**読む文章:**
一方、素行の悪い次女の真樹子は、佐倉の運転手をしていた辰巳組の若い衆を自ら誘惑し、肉体関係を持つ。2人の関係を知った松枝は、その若い衆を密かに始末する。若い衆が姿を消してから、真樹子はほとんど家に帰らなくなり、両親に心配をかけていた。

中島組と手を組んでから、アベ紡績は順調に業績を伸ばし、念願の中央進出を果たして一流企業の仲間入りをする。アベ紡績東京本社発足祝賀パーティーに出席した佐倉は、大山から錦城会の岩見を紹介される。

パーティー後、大山は佐倉と岩見を食事に誘い、来年の安保改正に備えて政治団体を作りたいので、協力して欲しいと2人に頼む。経済ヤクザタイプの岩見は、大山と手を組むことに異存はなかったが、佐倉は「1万人の組員に飯を食わせるだけで精一杯ですから」と言って、大山の申し出を断る。その場に同席した辰巳は、極道の意地を張り通した親分の姿に感動する。

その夜、岩見は辰巳を赤坂の料亭に呼び出し、衆議院議員の田口を紹介する。田口は、サンゼン石油が横浜に石油化学コンビナートを建設する件で、アベ紡績が不正を働いて土地の買収や漁民との交渉を進め、工事関連の仕事を独占しようとしているという情報をつかんでいた。田口はそれをネタに金儲けしようと考えており、辰巳にアベ紡績を裏切って自分たちと手を組まないかと打診する。辰巳はその申し出をきっぱり断るが、アベ紡績はすでに錦城会へ寝返っているらしい。岩見も、アベ紡績から正式に依頼があったと言っており、辰巳は島原の裏切りを疑う。それでも辰巳は田口の話には乗らなかった。

昭和45年、冬。サンゼン石油とアベ紡績は、不正をバラされたくなければ5億円よこせと田口に脅され、中島組を頼ってくる。辰巳は田口を拉致して半殺しの目に遭わせ、2度と人様に金品を強要しないという書類にサインさせる。その見返りとして、中島組は横浜のコンビナートの土砂運搬を全て任せてもらい、大きな資金源を確保する。

**資料:**

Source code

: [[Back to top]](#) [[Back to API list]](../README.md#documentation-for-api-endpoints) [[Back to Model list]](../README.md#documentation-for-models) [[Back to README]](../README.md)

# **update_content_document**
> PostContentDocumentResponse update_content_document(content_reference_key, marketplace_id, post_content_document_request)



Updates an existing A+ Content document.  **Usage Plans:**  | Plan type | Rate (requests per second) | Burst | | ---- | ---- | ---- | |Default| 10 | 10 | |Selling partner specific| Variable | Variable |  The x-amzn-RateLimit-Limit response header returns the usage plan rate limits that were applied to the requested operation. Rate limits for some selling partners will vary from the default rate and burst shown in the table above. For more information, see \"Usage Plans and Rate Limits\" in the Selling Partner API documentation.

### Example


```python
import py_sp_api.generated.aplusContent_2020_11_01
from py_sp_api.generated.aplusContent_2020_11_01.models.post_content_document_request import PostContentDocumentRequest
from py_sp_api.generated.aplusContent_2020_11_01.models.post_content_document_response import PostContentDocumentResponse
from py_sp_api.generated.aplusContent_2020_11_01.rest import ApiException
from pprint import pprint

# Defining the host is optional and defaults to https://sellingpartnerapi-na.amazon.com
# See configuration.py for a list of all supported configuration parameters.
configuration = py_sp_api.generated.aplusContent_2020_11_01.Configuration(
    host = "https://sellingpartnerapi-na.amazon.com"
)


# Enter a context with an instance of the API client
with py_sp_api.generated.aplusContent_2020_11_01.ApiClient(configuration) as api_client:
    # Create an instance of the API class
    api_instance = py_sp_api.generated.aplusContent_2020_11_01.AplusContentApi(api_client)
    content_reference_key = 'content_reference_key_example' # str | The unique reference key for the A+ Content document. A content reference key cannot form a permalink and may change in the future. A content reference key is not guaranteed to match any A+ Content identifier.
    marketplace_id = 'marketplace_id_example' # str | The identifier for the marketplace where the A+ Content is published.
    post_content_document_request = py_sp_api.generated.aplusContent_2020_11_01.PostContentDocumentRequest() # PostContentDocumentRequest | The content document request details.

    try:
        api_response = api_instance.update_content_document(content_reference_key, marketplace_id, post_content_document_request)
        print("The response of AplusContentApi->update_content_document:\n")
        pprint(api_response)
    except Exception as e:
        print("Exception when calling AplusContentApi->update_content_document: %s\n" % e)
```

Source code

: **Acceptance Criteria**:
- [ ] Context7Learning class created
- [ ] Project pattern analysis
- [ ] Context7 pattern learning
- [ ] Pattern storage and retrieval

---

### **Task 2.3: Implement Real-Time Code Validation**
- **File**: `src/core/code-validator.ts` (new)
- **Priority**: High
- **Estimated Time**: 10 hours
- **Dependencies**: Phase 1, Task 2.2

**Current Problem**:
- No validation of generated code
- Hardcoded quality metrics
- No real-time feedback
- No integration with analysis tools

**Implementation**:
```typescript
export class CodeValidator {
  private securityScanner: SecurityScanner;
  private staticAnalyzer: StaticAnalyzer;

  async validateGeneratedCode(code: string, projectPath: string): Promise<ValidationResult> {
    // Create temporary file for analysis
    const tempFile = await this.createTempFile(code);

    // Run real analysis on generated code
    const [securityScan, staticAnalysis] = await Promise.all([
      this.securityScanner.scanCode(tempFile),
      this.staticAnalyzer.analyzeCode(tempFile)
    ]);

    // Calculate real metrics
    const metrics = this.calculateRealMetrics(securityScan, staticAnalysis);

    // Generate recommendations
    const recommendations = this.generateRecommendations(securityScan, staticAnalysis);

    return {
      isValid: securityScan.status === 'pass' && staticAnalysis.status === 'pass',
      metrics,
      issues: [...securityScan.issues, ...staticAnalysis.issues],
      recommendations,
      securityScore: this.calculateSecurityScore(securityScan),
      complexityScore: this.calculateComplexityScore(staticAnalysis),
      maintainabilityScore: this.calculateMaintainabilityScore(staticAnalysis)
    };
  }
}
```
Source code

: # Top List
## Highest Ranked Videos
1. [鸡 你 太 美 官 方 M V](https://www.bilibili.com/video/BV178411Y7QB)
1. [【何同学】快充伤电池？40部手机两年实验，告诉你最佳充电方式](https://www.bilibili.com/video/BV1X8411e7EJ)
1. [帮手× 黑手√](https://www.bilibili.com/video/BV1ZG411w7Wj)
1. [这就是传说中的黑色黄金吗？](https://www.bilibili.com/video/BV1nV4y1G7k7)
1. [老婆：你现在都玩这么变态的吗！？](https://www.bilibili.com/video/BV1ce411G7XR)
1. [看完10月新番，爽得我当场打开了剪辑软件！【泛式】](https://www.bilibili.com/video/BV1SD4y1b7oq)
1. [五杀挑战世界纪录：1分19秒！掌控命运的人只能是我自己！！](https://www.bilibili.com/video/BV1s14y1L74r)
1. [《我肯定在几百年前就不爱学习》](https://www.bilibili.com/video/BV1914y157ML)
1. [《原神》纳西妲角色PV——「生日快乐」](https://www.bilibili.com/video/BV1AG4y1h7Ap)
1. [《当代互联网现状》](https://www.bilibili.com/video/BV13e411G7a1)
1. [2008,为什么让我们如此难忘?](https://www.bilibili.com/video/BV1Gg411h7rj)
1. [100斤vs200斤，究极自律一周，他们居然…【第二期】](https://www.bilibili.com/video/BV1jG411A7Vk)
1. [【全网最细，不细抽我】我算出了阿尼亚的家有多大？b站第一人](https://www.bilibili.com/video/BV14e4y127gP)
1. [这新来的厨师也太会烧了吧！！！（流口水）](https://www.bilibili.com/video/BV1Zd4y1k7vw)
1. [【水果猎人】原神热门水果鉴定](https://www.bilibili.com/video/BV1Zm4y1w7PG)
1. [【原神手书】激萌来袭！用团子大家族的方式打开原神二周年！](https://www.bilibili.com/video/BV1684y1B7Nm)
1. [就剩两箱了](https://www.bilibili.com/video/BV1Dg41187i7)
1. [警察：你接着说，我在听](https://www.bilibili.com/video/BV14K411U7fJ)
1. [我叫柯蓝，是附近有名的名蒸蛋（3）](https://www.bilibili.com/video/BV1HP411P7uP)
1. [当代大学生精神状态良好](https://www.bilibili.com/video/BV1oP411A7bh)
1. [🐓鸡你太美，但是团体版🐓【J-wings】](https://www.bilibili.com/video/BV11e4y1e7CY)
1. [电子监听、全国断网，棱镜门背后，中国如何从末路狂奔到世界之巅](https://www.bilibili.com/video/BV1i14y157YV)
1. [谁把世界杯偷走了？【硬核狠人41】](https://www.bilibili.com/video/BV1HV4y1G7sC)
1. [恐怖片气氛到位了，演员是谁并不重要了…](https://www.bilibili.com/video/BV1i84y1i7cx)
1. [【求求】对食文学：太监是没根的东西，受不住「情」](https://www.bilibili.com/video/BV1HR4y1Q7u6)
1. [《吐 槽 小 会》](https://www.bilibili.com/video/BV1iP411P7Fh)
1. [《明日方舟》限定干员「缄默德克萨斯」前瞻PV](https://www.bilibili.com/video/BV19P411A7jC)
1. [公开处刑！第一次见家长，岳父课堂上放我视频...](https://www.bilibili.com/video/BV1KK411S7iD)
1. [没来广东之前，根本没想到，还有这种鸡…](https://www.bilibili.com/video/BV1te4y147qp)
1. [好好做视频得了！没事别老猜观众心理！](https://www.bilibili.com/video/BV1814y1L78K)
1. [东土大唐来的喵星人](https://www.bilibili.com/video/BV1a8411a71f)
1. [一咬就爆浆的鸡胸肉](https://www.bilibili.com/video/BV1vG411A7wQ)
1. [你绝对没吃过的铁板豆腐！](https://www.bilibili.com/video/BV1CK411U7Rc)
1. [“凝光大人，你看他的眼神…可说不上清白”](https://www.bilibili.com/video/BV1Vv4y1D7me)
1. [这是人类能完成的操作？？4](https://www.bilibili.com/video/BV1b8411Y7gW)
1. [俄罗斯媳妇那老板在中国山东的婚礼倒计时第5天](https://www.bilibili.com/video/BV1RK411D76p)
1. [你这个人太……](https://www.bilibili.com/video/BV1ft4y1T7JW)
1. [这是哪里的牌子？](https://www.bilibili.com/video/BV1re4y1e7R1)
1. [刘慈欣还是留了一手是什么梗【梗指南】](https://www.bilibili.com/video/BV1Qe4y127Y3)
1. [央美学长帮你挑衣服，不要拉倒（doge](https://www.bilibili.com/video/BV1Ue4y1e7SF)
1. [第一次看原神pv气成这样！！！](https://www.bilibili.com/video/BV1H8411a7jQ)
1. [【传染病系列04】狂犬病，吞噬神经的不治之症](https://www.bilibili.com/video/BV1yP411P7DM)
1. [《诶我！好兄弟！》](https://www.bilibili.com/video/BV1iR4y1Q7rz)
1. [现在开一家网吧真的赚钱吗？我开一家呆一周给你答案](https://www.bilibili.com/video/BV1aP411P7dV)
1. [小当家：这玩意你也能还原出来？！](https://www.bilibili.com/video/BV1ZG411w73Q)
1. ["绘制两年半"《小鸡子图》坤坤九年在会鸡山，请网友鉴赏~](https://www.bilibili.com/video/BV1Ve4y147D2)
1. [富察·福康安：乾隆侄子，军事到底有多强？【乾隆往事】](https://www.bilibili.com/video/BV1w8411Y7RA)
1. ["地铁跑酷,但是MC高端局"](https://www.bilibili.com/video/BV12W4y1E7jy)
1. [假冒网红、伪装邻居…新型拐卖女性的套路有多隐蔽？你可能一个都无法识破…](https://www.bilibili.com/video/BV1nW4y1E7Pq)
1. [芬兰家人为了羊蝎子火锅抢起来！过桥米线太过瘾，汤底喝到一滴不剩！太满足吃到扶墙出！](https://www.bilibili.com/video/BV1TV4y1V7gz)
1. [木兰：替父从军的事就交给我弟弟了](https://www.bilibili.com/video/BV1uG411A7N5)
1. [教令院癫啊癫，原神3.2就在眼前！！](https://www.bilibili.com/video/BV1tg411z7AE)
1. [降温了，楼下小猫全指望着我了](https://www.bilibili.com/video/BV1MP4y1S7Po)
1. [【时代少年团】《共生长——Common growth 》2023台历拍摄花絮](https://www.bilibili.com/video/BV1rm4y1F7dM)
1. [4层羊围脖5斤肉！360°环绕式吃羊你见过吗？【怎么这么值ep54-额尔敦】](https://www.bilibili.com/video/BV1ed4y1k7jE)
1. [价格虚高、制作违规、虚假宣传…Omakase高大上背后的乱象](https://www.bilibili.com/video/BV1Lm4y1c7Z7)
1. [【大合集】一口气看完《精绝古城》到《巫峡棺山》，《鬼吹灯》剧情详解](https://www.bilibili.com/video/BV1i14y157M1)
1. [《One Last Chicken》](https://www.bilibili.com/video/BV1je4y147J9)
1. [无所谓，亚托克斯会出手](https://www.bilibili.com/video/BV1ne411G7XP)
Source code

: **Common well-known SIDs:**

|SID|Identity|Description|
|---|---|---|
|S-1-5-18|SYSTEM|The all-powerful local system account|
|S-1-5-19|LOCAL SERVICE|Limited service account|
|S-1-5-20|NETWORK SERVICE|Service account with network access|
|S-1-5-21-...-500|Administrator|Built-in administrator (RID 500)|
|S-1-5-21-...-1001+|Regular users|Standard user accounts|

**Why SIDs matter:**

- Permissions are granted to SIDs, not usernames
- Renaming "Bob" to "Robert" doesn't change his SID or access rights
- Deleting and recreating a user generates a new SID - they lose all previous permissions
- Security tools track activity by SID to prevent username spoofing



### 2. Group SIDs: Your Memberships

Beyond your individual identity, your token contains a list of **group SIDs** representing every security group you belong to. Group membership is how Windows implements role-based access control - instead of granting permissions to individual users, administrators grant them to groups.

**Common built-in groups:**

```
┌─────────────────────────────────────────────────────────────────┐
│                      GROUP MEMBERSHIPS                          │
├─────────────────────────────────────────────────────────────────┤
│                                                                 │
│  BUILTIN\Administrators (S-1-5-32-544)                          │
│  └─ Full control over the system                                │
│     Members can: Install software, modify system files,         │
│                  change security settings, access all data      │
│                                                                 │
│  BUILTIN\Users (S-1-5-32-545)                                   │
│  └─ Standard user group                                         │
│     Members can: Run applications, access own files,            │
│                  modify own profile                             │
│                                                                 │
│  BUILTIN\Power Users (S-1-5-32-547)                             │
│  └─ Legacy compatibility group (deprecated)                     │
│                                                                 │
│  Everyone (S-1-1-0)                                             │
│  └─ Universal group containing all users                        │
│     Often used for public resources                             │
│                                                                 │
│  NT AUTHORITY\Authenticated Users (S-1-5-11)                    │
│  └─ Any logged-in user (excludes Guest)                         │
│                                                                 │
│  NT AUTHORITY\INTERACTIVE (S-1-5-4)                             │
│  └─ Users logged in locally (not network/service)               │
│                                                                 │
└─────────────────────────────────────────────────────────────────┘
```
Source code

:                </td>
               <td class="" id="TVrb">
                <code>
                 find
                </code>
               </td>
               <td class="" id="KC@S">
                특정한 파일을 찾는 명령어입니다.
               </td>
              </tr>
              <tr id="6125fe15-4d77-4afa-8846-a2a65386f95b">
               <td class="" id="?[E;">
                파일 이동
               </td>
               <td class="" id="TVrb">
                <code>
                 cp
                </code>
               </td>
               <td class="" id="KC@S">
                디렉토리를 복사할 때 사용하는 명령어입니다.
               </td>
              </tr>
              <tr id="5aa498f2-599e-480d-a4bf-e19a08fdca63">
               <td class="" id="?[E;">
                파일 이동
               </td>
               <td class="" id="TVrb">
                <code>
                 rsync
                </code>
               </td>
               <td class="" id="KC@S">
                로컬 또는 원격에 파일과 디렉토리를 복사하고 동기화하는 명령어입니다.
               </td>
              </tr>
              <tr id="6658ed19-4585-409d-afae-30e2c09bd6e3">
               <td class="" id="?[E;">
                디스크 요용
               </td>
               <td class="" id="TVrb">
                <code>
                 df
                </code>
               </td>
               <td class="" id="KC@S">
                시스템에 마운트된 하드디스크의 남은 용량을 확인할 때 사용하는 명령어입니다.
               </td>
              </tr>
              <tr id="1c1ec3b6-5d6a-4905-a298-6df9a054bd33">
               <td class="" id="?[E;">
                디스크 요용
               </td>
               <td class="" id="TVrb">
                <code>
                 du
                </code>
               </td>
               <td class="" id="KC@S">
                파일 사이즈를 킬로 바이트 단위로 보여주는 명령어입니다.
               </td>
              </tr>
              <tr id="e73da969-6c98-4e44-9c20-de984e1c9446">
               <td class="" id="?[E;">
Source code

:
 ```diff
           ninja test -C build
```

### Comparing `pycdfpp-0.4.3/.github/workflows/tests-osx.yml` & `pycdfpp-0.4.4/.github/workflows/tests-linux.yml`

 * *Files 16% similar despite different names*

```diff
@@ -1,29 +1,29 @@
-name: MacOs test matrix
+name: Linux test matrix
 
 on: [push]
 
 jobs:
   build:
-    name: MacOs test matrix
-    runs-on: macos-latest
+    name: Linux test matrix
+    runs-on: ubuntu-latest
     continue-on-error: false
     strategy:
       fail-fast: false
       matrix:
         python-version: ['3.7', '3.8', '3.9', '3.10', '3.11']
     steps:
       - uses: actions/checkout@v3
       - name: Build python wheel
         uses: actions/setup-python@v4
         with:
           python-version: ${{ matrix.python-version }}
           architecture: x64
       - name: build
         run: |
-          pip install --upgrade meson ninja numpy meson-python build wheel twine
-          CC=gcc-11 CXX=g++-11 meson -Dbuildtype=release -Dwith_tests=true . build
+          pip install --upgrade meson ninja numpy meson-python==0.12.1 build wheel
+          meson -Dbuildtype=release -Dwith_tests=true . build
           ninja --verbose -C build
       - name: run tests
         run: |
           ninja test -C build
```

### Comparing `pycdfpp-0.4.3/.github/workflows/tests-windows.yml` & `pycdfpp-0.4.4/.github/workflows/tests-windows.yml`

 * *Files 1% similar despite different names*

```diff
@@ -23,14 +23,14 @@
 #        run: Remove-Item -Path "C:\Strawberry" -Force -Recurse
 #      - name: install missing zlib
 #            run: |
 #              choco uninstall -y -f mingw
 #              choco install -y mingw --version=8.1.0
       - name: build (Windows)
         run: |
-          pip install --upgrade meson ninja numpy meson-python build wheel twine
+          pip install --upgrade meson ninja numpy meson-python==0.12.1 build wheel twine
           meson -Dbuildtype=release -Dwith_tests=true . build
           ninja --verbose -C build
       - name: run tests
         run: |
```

**やること 1:**
文章を読んで、次の問いに答えてください。
(a) 真樹子が関係を持った辰巳組の若い衆は、佐倉のもとで何をしていたか。
(b) パーティーの後、大山は何に備えて政治団体を作りたいと言ったか。
(c) 田口はサンゼン石油とアベ紡績にいくら要求したか。
**やること 2:** 文章の「昭和45年、冬。」で始まる段落を、大事な事実を残して箇条書きに書き直してください。

**答え 1:**
(a) 佐倉の運転手をしていた。
(b) 来年の安保改正に備えて。
(c) 5億円。

**答え 2:**
- 昭和45年の冬、田口がサンゼン石油とアベ紡績に「不正をバラされたくなければ5億円よこせ」と脅す。
- 両社は中島組を頼ってくる。
- 辰巳は田口を拉致して半殺しの目に遭わせ、2度と人に金品を強要しないという書類にサインさせる。
- その見返りに、中島組は横浜のコンビナートの土砂運搬を全て任され、大きな資金源を確保する。